Review: Golf Story

Shot, son.

Nintendo Switch – eShop £13.49, $14.99

Back in 1999, Camelot showed the world that the humble game of golf could be successfully merged with classic RPG elements to create a highly entertaining and influential title with Mario Golf on the Game Boy Color. 18 years later, indie developer Sidebar Games have launched Golf Story, a Switch exclusive that is every bit as addictive and funny as its spiritual forefather.

In the game’s main story mode, you start off as a wee boy hitting the tees with his father in a brief but charming sequence designed to teach you the basics of its gameplay. Right from the offset, it’s clear that one of the game’s many strengths lies in its genuinely hilarious dialogue. The tutorial is woven directly into the script,  but it also wastes no time in letting you know that your actions are under the scrutiny of the game’s resident geese. It’s quite dry humour that may not resonate with everyone, but it had me in frequent fits of giggles throughout.

golfstory

Fast forward 20 years and your main character is now back in his hometown looking to become a professional golfer. From here, you’re taken on a wonderful journey across various locales filled with charming and eccentric characters along with a hefty selection of side-quests. Initially, it seems as though the entire golfing community is against your quest to go Pro, with even the local golfing coach refusing to teach you in favour of more inadequate (albeit richer) students. It’s only after you prove yourself in a number of tasks that you start to be taken a bit more seriously.

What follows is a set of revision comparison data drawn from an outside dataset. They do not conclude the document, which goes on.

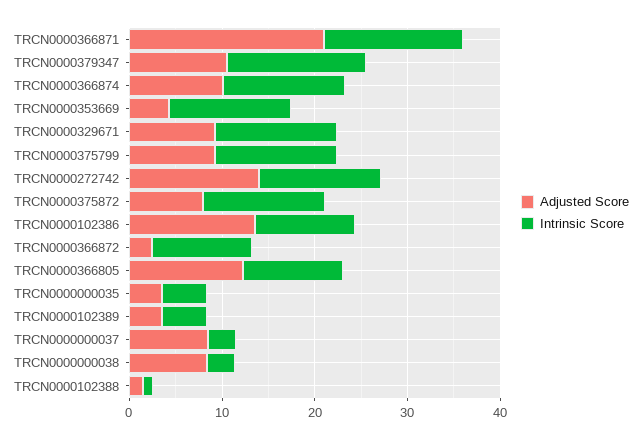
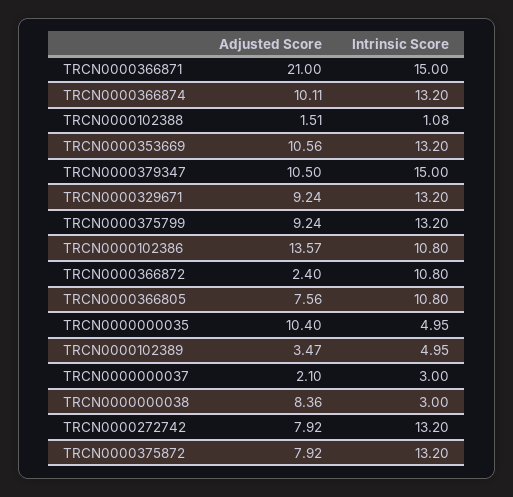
  {
    "Adjusted Score": {
      "TRCN0000366871": 21,
      "TRCN0000379347": 10.5,
      "TRCN0000366874": 10.11,
-     "TRCN0000353669": 4,
+     "TRCN0000353669": 10.56,
      "TRCN0000329671": 9.24,
      "TRCN0000375799": 9.24,
-     "TRCN0000272742": 14,
+     "TRCN0000272742": 7.92,
      "TRCN0000375872": 7.92,
      "TRCN0000102386": 13.57,
      "TRCN0000366872": 2.4,
-     "TRCN0000366805": 12,
+     "TRCN0000366805": 7.56,
-     "TRCN0000000035": 4,
+     "TRCN0000000035": 10.4,
      "TRCN0000102389": 3.47,
-     "TRCN0000000037": 8,
+     "TRCN0000000037": 2.1,
      "TRCN0000000038": 8.36,
      "TRCN0000102388": 1.51
    },
    "Intrinsic Score": {
      "TRCN0000366871": 15,
      "TRCN0000379347": 15,
      "TRCN0000366874": 13.2,
      "TRCN0000353669": 13.2,
      "TRCN0000329671": 13.2,
      "TRCN0000375799": 13.2,
      "TRCN0000272742": 13.2,
      "TRCN0000375872": 13.2,
      "TRCN0000102386": 10.8,
      "TRCN0000366872": 10.8,
      "TRCN0000366805": 10.8,
      "TRCN0000000035": 4.95,
      "TRCN0000102389": 4.95,
      "TRCN0000000037": 3,
      "TRCN0000000038": 3,
      "TRCN0000102388": 1.08
    }
  }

Of the myriad of tasks set to you by the townsfolk, a remarkable amount of them are actually entirely unrelated to golf. You may be asked to run around a course to prove your speed, or you may have to hunt down five young turtles and return them to their home in the water. Completing these tasks will reward you with a small wad of money along with experience points. Level up and you’ll be given the opportunity to improve your golfing abilities. It’s rather shallow in comparison to other RPGs, but it works very well in the context of a golf simulator – I believe anything more complex might actually turn some people off.

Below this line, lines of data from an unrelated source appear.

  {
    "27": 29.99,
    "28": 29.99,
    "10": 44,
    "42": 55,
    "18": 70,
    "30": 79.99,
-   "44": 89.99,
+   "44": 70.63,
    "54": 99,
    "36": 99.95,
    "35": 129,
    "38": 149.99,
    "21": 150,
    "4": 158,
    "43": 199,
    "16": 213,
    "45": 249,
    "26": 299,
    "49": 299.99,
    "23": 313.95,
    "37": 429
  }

Naturally, you’ll find the bulk of your time spend with Golf Story will be on the course. The gameplay mechanics are relatively straightforward for the most part, similar to the Mario Golf series. The golf swing itself is initiated in a simple three-step sequence: press A to start the swing; press A again to set the power: press A for a final time to finalise the swing. Of course, you can adjust your swing in a number of ways, including fine-tuning the power for a more accurate shot, and adding topspin or backspin to your shot. It works incredibly well and there are actually some impressive physics on display. My only concern is that it can be difficult to discern how much of a slope is on the green, leading me to miss some otherwise straightforward putts (or maybe I’m just bad at it!).

golf story 2

Aside from the main story mode, you’ll find a Quick Play mode that you can access from the beginning with either one or two players. This is quite simply a barebones round of golf, although you can adjust the difficulty from the slope of the green to the strength of the wind. Additionally, much like the story mode, there will be additional hazards such as little critters littering the course that will steal your ball and plonk it in a bunker if you hit it in their vicinity. It’s equally hilarious and frustrating.

All in all, Golf Story is a surprisingly robust indie title boasting addictive gameplay and one of the most well written scripts I’ve seen in years. You’ll frequently find yourself grinning from ear to ear at some of the humour on display, and the actual golf mechanics are so pure and straightforward that even those of you who find golf to be abhorrent can have a lot of fun with the main story mode. A very well executed game indeed.